'Do you mind if I smoke?' is a phrase you simply don't hear in New Zealand today. The reason is that in our clean, green anti-smoking world, no smoker would put their head above the fox hole they're hiding in and risk having it blown off.
Legislation passed in 2000 made smoking illegal in New Zealand's restaurants, pubs and bars, part of an international trend that's pleasing non smokers the world over and for very good reason. Who wants to inhale smoke from other people's cigarettes? Who wants to go home after an evening out reeking of the bi-product of someone else's life threatening habit? The answer is obviously no one. Not even me and I smoke but don't tell anyone. It's my dirty little secret. Worse still is that I am a parent.
Fessing up to this socially unacceptable and highly irresponsible practice means that I've now outed myself after years of doing my best to hide the truth from those who know me. You might think that's impossible but I've been fairly successful. Although occasionally someone gets a whiff of it, most of the time I'm super careful to avoid that happening.
It requires so much dedication that it's hard to explain why I bother. Why don't I just give up? Obviously I'm addicted to it and it's not just the nicotine. After much thought and spooky monitoring of my own behaviour, the fact is that I'm addicted to something far more difficult to give up than just nicotine.

### WORK TASK 1
In the essay on smoking in New Zealand, name every kind of venue where the 2000 legislation made smoking illegal.
### WORK TASK 2
Write the next part of the essay on smoking in New Zealand, picking up right after its final sentence.

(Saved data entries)
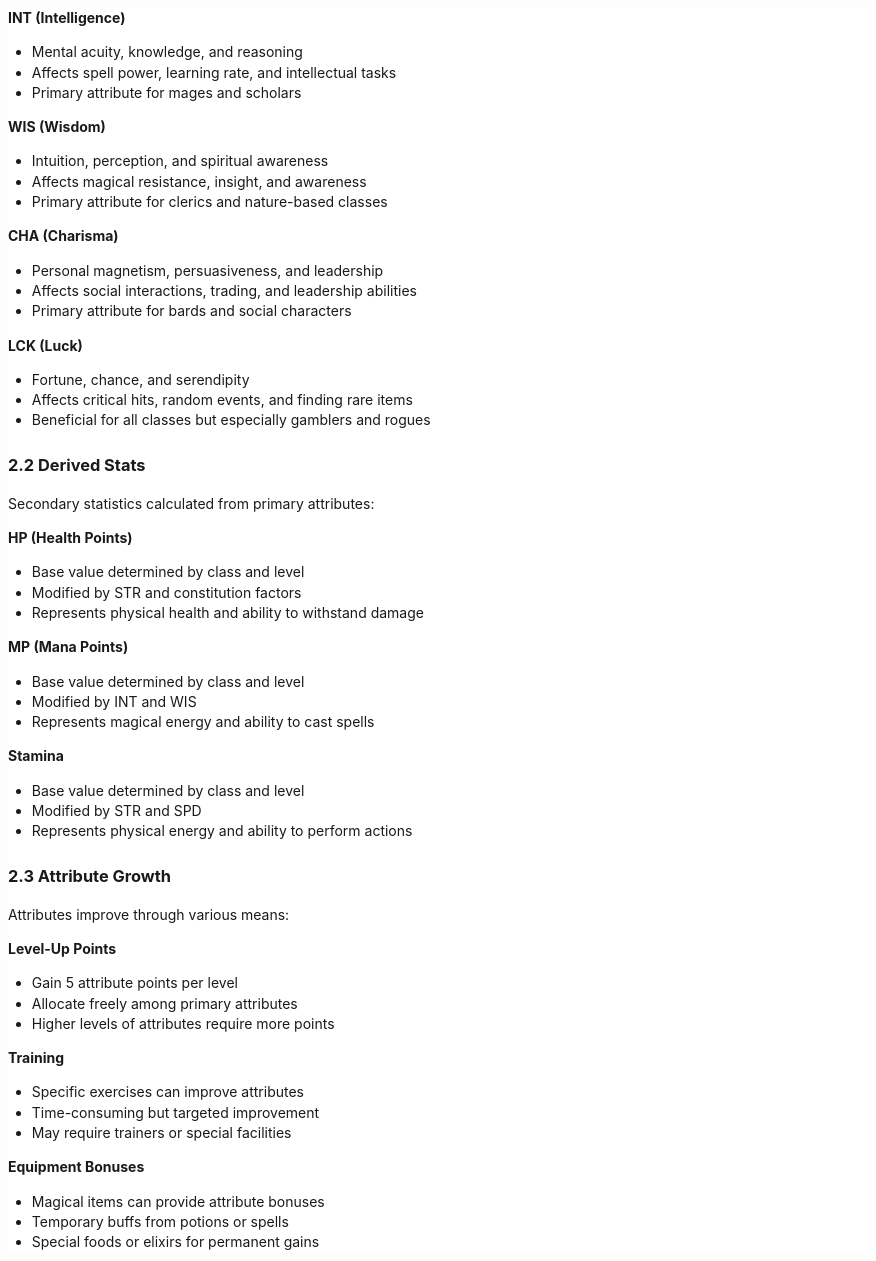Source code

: **INT (Intelligence)**
- Mental acuity, knowledge, and reasoning
- Affects spell power, learning rate, and intellectual tasks
- Primary attribute for mages and scholars

**WIS (Wisdom)**
- Intuition, perception, and spiritual awareness
- Affects magical resistance, insight, and awareness
- Primary attribute for clerics and nature-based classes

**CHA (Charisma)**
- Personal magnetism, persuasiveness, and leadership
- Affects social interactions, trading, and leadership abilities
- Primary attribute for bards and social characters

**LCK (Luck)**
- Fortune, chance, and serendipity
- Affects critical hits, random events, and finding rare items
- Beneficial for all classes but especially gamblers and rogues

### 2.2 Derived Stats

Secondary statistics calculated from primary attributes:

**HP (Health Points)**
- Base value determined by class and level
- Modified by STR and constitution factors
- Represents physical health and ability to withstand damage

**MP (Mana Points)**
- Base value determined by class and level
- Modified by INT and WIS
- Represents magical energy and ability to cast spells

**Stamina**
- Base value determined by class and level
- Modified by STR and SPD
- Represents physical energy and ability to perform actions

### 2.3 Attribute Growth

Attributes improve through various means:

**Level-Up Points**
- Gain 5 attribute points per level
- Allocate freely among primary attributes
- Higher levels of attributes require more points

**Training**
- Specific exercises can improve attributes
- Time-consuming but targeted improvement
- May require trainers or special facilities

**Equipment Bonuses**
- Magical items can provide attribute bonuses
- Temporary buffs from potions or spells
- Special foods or elixirs for permanent gains
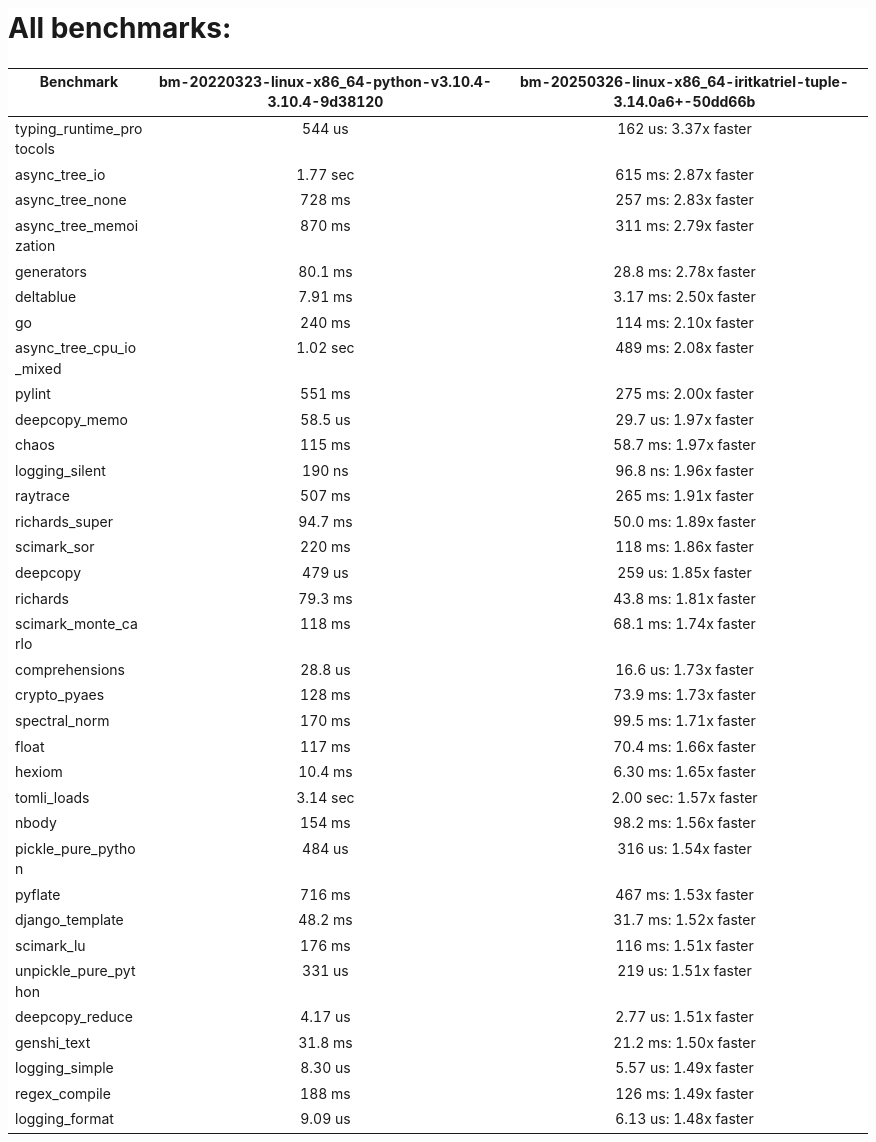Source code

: All benchmarks:
===============

| Benchmark                | bm-20220323-linux-x86_64-python-v3.10.4-3.10.4-9d38120 | bm-20250326-linux-x86_64-iritkatriel-tuple-3.14.0a6+-50dd66b |
|--------------------------|:------------------------------------------------------:|:------------------------------------------------------------:|
| typing_runtime_protocols | 544 us                                                 | 162 us: 3.37x faster                                         |
| async_tree_io            | 1.77 sec                                               | 615 ms: 2.87x faster                                         |
| async_tree_none          | 728 ms                                                 | 257 ms: 2.83x faster                                         |
| async_tree_memoization   | 870 ms                                                 | 311 ms: 2.79x faster                                         |
| generators               | 80.1 ms                                                | 28.8 ms: 2.78x faster                                        |
| deltablue                | 7.91 ms                                                | 3.17 ms: 2.50x faster                                        |
| go                       | 240 ms                                                 | 114 ms: 2.10x faster                                         |
| async_tree_cpu_io_mixed  | 1.02 sec                                               | 489 ms: 2.08x faster                                         |
| pylint                   | 551 ms                                                 | 275 ms: 2.00x faster                                         |
| deepcopy_memo            | 58.5 us                                                | 29.7 us: 1.97x faster                                        |
| chaos                    | 115 ms                                                 | 58.7 ms: 1.97x faster                                        |
| logging_silent           | 190 ns                                                 | 96.8 ns: 1.96x faster                                        |
| raytrace                 | 507 ms                                                 | 265 ms: 1.91x faster                                         |
| richards_super           | 94.7 ms                                                | 50.0 ms: 1.89x faster                                        |
| scimark_sor              | 220 ms                                                 | 118 ms: 1.86x faster                                         |
| deepcopy                 | 479 us                                                 | 259 us: 1.85x faster                                         |
| richards                 | 79.3 ms                                                | 43.8 ms: 1.81x faster                                        |
| scimark_monte_carlo      | 118 ms                                                 | 68.1 ms: 1.74x faster                                        |
| comprehensions           | 28.8 us                                                | 16.6 us: 1.73x faster                                        |
| crypto_pyaes             | 128 ms                                                 | 73.9 ms: 1.73x faster                                        |
| spectral_norm            | 170 ms                                                 | 99.5 ms: 1.71x faster                                        |
| float                    | 117 ms                                                 | 70.4 ms: 1.66x faster                                        |
| hexiom                   | 10.4 ms                                                | 6.30 ms: 1.65x faster                                        |
| tomli_loads              | 3.14 sec                                               | 2.00 sec: 1.57x faster                                       |
| nbody                    | 154 ms                                                 | 98.2 ms: 1.56x faster                                        |
| pickle_pure_python       | 484 us                                                 | 316 us: 1.54x faster                                         |
| pyflate                  | 716 ms                                                 | 467 ms: 1.53x faster                                         |
| django_template          | 48.2 ms                                                | 31.7 ms: 1.52x faster                                        |
| scimark_lu               | 176 ms                                                 | 116 ms: 1.51x faster                                         |
| unpickle_pure_python     | 331 us                                                 | 219 us: 1.51x faster                                         |
| deepcopy_reduce          | 4.17 us                                                | 2.77 us: 1.51x faster                                        |
| genshi_text              | 31.8 ms                                                | 21.2 ms: 1.50x faster                                        |
| logging_simple           | 8.30 us                                                | 5.57 us: 1.49x faster                                        |
| regex_compile            | 188 ms                                                 | 126 ms: 1.49x faster                                         |
| logging_format           | 9.09 us                                                | 6.13 us: 1.48x faster                                        |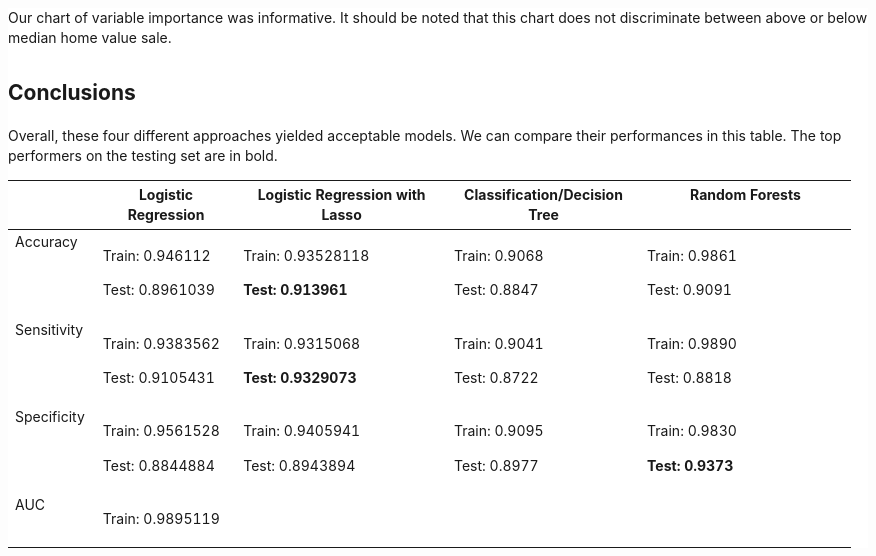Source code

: Our chart of variable importance was informative. It should be noted
that this chart does not discriminate between above or below median home
value sale.

## Conclusions

Overall, these four different approaches yielded acceptable models. We
can compare their performances in this table. The top performers on the
testing set are in bold.

<table style="width:98%;">
<colgroup>
<col style="width: 10%" />
<col style="width: 16%" />
<col style="width: 24%" />
<col style="width: 22%" />
<col style="width: 24%" />
</colgroup>
<thead>
<tr class="header">
<th></th>
<th>Logistic Regression</th>
<th>Logistic Regression with Lasso</th>
<th>Classification/Decision Tree</th>
<th>Random Forests</th>
</tr>
</thead>
<tbody>
<tr class="odd">
<td>Accuracy</td>
<td><p>Train: 0.946112</p>
<p>Test: 0.8961039</p></td>
<td><p>Train: 0.93528118</p>
<p><strong>Test: 0.913961</strong></p></td>
<td><p>Train: 0.9068</p>
<p>Test: 0.8847</p></td>
<td><p>Train: 0.9861</p>
<p>Test: 0.9091</p></td>
</tr>
<tr class="even">
<td>Sensitivity</td>
<td><p>Train: 0.9383562</p>
<p>Test: 0.9105431</p></td>
<td><p>Train: 0.9315068</p>
<p><strong>Test: 0.9329073</strong></p></td>
<td><p>Train: 0.9041</p>
<p>Test: 0.8722</p></td>
<td><p>Train: 0.9890</p>
<p>Test: 0.8818</p></td>
</tr>
<tr class="odd">
<td>Specificity</td>
<td><p>Train: 0.9561528</p>
<p>Test: 0.8844884</p></td>
<td><p>Train: 0.9405941</p>
<p>Test: 0.8943894</p></td>
<td><p>Train: 0.9095</p>
<p>Test: 0.8977</p></td>
<td><p>Train: 0.9830</p>
<p><strong>Test: 0.9373</strong></p></td>
</tr>
<tr class="even">
<td>AUC</td>
<td><p>Train: 0.9895119</p>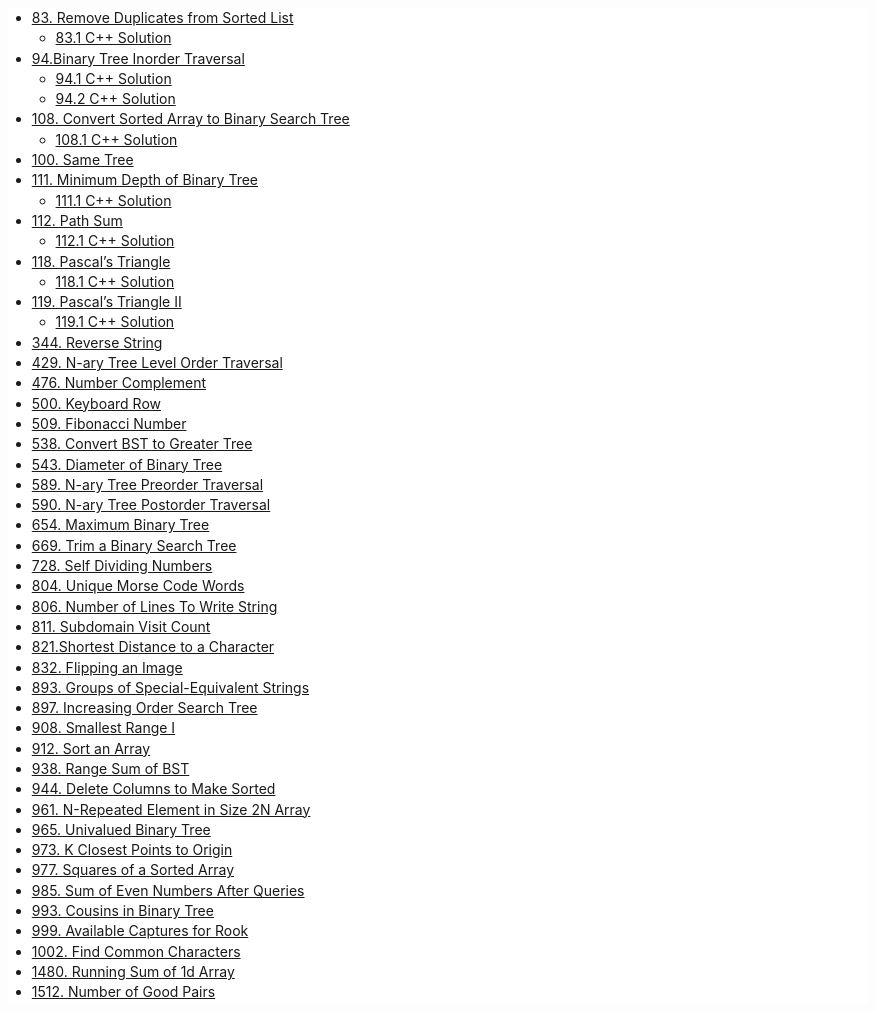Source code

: * [83. Remove Duplicates from Sorted List](#83-remove-duplicates-from-sorted-list)
    * [83.1 C++ Solution](#831-c-solution)
* [94.Binary Tree Inorder Traversal](#94binary-tree-inorder-traversal)
    * [94.1 C++ Solution](#941-c-solution)
    * [94.2 C++ Solution](#942-c-solution)
* [108. Convert Sorted Array to Binary Search Tree](#108-convert-sorted-array-to-binary-search-tree)
    * [108.1 C++ Solution](#1081-c-solution)
* [100. Same Tree](#100-same-tree)
* [111. Minimum Depth of Binary Tree](#111-minimum-depth-of-binary-tree)
    * [111.1 C++ Solution](#1111-c-solution)
* [112. Path Sum](#112-path-sum)
    * [112.1 C++ Solution](#1121-c-solution)
* [118. Pascal’s Triangle](#118-pascals-triangle)
    * [118.1 C++ Solution](#1181-c-solution)
* [119. Pascal’s Triangle II](#119-pascals-triangle-ii)
    * [119.1 C++ Solution](#1191-c-solution)
* [344. Reverse String](#344-reverse-string)
* [429. N-ary Tree Level Order Traversal](#429-n-ary-tree-level-order-traversal)
* [476. Number Complement](#476-number-complement)
* [500. Keyboard Row](#500-keyboard-row)
* [509. Fibonacci Number](#509-fibonacci-number)
* [538. Convert BST to Greater Tree](#538-convert-bst-to-greater-tree)
* [543. Diameter of Binary Tree](#543-diameter-of-binary-tree)
* [589. N-ary Tree Preorder Traversal](#589-n-ary-tree-preorder-traversal)
* [590. N-ary Tree Postorder Traversal](#590-n-ary-tree-postorder-traversal)
* [654. Maximum Binary Tree](#654-maximum-binary-tree)
* [669. Trim a Binary Search Tree](#669-trim-a-binary-search-tree)
* [728. Self Dividing Numbers](#728-self-dividing-numbers)
* [804. Unique Morse Code Words](#804-unique-morse-code-words)
* [806. Number of Lines To Write String](#806-number-of-lines-to-write-string)
* [811. Subdomain Visit Count](#811-subdomain-visit-count)
* [821.Shortest Distance to a Character](#821shortest-distance-to-a-character)
* [832. Flipping an Image](#832-flipping-an-image)
* [893. Groups of Special-Equivalent Strings](#893-groups-of-special-equivalent-strings)
* [897. Increasing Order Search Tree](#897-increasing-order-search-tree)
* [908. Smallest Range I](#908-smallest-range-i)
* [912. Sort an Array](#912-sort-an-array)
* [938. Range Sum of BST](#938-range-sum-of-bst)
* [944. Delete Columns to Make Sorted](#944-delete-columns-to-make-sorted)
* [961. N-Repeated Element in Size 2N Array](#961-n-repeated-element-in-size-2n-array)
* [965. Univalued Binary Tree](#965-univalued-binary-tree)
* [973. K Closest Points to Origin](#973-k-closest-points-to-origin)
* [977. Squares of a Sorted Array](#977-squares-of-a-sorted-array)
* [985. Sum of Even Numbers After Queries](#985-sum-of-even-numbers-after-queries)
* [993. Cousins in Binary Tree](#993-cousins-in-binary-tree)
* [999. Available Captures for Rook](#999-available-captures-for-rook)
* [1002. Find Common Characters](#1002-find-common-characters)
* [1480. Running Sum of 1d Array](#1480-running-sum-of-1d-array)
* [1512. Number of Good Pairs](#1512-number-of-good-pairs)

### ANSWER BOX 1
Restaurants, pubs and bars.

### ANSWER BOX 2
Physically I can do without cigarettes. I know this because I stop smoking from time to time. The first few days are fine. I get a bit grumpy and feel the odd urge but it's not until the end of the second week I really start to struggle. I can even get through that stage if I try. What I crave though, and what eventually brings me back to smoking cigarettes again, is actually the peace it gives me.
Strange though it sounds, smoking pacifies me. Stranger still when you consider it actually raises the heart rate and blood pressure. However, the sense of peace I experience comes from taking myself away to a quiet place to be on my own. When I do it, I feel as though I'm creating a little gap in time for myself. As if the rest of life is paused, on hold till I decide I want to go back to it.
Admittedly, depending on my mood it also fulfils my adolescent need to rebel. I started smoking at 14 years old and now that I'm almost 40 I've been at it for too long. It began with me wanting to look cool when all the other kids were doing it. But unlike my sisters and my school friends who grew up and gave up, with me it stuck. In a way it stuck by me, giving me something to do while I was processed all the things I didn't like about growing up, then about early adulthood, later adulthood and today even parenthood.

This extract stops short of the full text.